Re: What was the last movie you watched?
What's this Star War you are speaking of?
Its funny. There are only really two wars in the course of six films (The Clone Wars, and whole Rebels vs Empire affair), and both wars are fought by a variety of humanoid races - not stars. I do find it strangethat the Rebels have various minority groups fighting the all-white-male Empire, yet the Trade Federation is literally entirely made of minority groups. (Yay! I've just invented another reason to hate the prequels...not that it needs any more...)

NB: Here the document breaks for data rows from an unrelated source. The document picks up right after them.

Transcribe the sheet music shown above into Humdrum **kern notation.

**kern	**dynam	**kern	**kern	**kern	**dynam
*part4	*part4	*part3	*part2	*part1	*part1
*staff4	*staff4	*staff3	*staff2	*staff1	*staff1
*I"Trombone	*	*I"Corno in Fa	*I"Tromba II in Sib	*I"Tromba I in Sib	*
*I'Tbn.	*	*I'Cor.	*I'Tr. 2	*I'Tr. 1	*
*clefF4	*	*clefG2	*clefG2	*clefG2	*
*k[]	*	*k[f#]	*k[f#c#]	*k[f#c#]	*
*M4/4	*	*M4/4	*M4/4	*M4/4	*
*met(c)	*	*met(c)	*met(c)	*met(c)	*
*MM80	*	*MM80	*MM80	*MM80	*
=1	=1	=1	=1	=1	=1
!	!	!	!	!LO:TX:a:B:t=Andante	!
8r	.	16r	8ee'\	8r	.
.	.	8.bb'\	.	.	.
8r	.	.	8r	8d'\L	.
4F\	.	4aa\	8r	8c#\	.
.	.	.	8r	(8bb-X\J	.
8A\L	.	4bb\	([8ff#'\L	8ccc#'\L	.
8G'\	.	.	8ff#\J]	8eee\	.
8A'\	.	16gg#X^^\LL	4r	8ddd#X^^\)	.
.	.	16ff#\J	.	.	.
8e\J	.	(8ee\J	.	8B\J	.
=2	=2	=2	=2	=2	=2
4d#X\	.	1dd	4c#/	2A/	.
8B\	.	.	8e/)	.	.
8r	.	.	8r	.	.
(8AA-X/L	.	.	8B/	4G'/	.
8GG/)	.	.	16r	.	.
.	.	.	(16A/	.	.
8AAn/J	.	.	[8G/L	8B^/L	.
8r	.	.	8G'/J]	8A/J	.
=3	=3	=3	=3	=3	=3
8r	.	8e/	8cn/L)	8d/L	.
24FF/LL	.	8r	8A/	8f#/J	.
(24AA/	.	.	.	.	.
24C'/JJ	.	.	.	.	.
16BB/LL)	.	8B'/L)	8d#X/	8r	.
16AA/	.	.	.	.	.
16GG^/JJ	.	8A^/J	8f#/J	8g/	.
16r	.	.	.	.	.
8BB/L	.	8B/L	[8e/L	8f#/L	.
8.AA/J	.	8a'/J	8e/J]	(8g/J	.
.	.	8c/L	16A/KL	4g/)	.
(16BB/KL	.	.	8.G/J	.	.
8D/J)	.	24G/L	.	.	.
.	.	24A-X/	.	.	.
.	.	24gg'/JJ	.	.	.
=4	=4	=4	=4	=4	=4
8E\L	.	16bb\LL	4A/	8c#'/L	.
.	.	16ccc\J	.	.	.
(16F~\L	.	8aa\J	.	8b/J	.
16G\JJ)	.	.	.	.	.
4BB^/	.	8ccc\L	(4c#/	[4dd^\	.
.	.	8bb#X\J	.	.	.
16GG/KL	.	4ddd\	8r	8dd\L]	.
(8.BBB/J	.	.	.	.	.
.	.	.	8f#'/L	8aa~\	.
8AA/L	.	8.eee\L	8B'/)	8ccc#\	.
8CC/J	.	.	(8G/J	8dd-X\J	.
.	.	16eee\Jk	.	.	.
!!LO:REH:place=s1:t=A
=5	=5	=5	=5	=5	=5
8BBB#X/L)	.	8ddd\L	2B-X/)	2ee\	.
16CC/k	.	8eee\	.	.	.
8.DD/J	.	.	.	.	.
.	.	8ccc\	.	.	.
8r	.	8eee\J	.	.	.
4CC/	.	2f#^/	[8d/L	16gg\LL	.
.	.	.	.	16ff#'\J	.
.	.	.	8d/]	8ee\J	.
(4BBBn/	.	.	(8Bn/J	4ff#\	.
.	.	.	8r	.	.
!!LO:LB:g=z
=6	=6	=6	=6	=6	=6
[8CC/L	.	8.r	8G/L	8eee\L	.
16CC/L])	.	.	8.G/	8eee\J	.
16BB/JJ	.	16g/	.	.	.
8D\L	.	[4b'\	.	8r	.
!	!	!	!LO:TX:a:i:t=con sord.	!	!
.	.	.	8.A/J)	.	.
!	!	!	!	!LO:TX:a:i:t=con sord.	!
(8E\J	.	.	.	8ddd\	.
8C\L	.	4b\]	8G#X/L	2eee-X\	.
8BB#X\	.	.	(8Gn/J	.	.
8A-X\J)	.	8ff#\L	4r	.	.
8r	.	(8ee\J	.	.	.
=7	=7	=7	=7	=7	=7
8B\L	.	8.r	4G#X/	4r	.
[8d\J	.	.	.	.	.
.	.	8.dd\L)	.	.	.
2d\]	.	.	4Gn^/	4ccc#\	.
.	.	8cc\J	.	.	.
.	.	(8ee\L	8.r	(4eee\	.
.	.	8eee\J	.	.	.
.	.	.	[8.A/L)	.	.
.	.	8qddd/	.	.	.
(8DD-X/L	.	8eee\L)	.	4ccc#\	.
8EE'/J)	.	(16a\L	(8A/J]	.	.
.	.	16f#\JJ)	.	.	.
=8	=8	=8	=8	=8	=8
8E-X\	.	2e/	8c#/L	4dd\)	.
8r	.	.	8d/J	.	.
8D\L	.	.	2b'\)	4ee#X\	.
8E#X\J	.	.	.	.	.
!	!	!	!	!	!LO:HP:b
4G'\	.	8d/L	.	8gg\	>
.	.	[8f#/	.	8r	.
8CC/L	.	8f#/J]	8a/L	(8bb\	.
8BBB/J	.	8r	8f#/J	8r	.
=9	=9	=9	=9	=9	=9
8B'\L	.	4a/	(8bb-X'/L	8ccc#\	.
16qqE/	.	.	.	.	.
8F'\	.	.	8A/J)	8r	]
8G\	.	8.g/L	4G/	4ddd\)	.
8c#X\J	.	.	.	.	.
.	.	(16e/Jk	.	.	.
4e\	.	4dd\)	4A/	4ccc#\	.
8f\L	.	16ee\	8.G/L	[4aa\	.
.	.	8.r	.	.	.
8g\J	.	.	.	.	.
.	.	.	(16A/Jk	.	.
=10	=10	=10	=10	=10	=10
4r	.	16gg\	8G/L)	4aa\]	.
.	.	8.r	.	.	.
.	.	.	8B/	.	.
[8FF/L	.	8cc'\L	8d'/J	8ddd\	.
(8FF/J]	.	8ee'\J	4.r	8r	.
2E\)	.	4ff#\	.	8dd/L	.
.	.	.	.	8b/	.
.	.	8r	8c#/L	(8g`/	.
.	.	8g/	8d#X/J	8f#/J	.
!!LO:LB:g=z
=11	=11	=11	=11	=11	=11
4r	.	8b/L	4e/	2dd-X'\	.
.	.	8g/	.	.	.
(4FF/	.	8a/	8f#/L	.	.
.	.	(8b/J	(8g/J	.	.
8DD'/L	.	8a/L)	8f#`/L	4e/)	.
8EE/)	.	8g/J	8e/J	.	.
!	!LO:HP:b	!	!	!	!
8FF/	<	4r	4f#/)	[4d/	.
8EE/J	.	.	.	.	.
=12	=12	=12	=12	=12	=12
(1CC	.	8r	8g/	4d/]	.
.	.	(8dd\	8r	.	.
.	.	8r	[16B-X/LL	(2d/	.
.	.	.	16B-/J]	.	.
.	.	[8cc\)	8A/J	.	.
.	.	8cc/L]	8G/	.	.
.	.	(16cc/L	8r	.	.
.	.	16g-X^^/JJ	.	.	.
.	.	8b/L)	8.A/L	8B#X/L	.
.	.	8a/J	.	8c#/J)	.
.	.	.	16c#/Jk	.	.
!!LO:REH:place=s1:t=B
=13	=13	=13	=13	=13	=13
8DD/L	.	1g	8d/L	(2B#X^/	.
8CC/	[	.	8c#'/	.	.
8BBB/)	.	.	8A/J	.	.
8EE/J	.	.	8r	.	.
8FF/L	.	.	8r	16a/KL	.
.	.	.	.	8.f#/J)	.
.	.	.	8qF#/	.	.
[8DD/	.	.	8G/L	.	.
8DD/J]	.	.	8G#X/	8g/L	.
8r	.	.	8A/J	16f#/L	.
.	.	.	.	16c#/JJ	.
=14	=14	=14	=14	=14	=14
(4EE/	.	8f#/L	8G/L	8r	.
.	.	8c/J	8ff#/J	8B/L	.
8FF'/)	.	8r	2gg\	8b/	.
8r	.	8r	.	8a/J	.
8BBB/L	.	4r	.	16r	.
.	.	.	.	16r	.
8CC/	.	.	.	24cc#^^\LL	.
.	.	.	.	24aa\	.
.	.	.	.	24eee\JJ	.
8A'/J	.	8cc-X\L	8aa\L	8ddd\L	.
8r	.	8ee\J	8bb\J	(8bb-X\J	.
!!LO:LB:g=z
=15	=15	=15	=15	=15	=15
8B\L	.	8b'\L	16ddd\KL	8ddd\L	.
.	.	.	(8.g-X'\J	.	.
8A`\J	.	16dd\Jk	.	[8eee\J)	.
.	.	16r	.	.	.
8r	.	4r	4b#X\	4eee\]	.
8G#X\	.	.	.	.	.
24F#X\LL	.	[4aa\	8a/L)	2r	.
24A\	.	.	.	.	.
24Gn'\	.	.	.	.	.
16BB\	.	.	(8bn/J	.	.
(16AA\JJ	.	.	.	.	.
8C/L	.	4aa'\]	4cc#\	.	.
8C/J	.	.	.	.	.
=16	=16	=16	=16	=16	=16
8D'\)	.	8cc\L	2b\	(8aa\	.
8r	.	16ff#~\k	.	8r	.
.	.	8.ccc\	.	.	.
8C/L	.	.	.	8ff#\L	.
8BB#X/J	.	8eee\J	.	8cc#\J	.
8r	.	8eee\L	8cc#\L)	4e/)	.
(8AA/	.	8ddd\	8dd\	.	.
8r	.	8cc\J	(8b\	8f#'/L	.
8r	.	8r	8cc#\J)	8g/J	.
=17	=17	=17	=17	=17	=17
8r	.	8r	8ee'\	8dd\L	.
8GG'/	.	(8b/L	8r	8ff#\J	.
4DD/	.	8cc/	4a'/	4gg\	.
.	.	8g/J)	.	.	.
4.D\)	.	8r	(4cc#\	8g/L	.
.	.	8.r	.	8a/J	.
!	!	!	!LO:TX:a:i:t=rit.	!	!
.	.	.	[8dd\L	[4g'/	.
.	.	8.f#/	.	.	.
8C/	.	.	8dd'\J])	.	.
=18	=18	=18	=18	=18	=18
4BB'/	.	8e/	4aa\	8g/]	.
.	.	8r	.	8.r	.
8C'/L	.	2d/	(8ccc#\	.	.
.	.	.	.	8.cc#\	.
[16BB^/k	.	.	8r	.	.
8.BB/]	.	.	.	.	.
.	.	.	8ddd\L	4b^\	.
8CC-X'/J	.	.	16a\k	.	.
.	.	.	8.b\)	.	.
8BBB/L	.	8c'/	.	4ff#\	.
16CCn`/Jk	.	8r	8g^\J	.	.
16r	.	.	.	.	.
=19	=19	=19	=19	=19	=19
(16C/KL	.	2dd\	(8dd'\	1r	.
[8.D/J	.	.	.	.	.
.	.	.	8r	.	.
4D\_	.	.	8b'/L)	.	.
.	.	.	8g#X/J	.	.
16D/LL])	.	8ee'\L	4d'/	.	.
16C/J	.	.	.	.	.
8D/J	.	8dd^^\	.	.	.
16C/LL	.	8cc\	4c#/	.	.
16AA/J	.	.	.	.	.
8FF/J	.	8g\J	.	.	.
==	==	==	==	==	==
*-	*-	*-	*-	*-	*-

Then again, I could harp on non-stop about everyone in the Empire being English, and how Hollywood thinks that the English are the most evil people in the world. I still joke that if I'd carried on acting, I would have eventually ended up typecast as a cloaked villan in a crappy summer blockbuster.
Pulp Fiction
Quentin Tarantino is not very good at plotting. Aside from a rather genius sequence towards the climax, Jackie Brown was criminally forgettable, and by far Tarantino's worst. Kill Bill Vol.2 felt like a middle-chapter to a trilogy that never happened. Inglorious !@#$%^&* suffered from a scattered pace which hindered its occasional moments of excellence, and Django Unchained was like There Will Be Blood in that the buildup was at times excruciatingly slow, but the payoff is incredible (the "I drink your milkshake" scene becomes even more awesome if you sit through the entire film) Also, I haven't seen Death Proof, but I haven't heard great things about that films plotting either.
Pulp Fiction's plot itself is pretty poor. The film would have suffered greatly if it was a linear narrative, as the whole thing lacks depth. Everyone's motivation is one-dimensional, and Tarantino does not use the language of film to breathe any real insight.
But - Quentin Tarantino is AMAZING at dialogue, and Pulp Fiction is by far his best film because he goes mad with his dialogue skills and it is glorious. Whilst I still like Inglorious !@#$%^&* and Django Unchained because they both have a similar "we have a massive budget and a ton of great actors - lets go crazy" tone - both those films cannot hope to have this amount of memorable characters and this many quotable lines.
I've always defined an auteur not as an artist but as a person whose art would be awful if it was made by anyone else. I can't imagine anyone other than Tarantino making this, because the film would have sucked if someone like Nolan and his super-serious-dull-as-hell characters tried this.